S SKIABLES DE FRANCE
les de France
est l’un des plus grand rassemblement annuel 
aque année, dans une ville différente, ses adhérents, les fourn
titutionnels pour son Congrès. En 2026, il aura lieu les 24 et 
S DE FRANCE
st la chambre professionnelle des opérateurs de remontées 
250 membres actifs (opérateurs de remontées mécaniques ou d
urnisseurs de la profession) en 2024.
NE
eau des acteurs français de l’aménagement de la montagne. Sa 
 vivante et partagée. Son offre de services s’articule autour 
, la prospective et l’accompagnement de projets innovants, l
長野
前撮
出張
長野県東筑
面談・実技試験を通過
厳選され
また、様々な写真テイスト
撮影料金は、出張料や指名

==============================

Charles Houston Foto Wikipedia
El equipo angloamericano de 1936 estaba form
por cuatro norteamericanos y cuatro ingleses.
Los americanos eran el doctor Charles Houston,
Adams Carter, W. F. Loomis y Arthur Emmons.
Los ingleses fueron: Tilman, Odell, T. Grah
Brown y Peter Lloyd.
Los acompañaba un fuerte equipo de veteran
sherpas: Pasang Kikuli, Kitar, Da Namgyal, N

==============================

- Exercise brief -
Please reproduce the lines that begin at the one containing "Charles Houston Foto Wikipedia" and end after the one containing "sherpas: Pasang Kikuli, Kitar, Da Namgyal, N", swapping every "equipo" for "grupo" and changing nothing else.

- Response area -
Charles Houston Foto Wikipedia
El grupo angloamericano de 1936 estaba form
por cuatro norteamericanos y cuatro ingleses.
Los americanos eran el doctor Charles Houston,
Adams Carter, W. F. Loomis y Arthur Emmons.
Los ingleses fueron: Tilman, Odell, T. Grah
Brown y Peter Lloyd.
Los acompañaba un fuerte grupo de veteran
sherpas: Pasang Kikuli, Kitar, Da Namgyal, N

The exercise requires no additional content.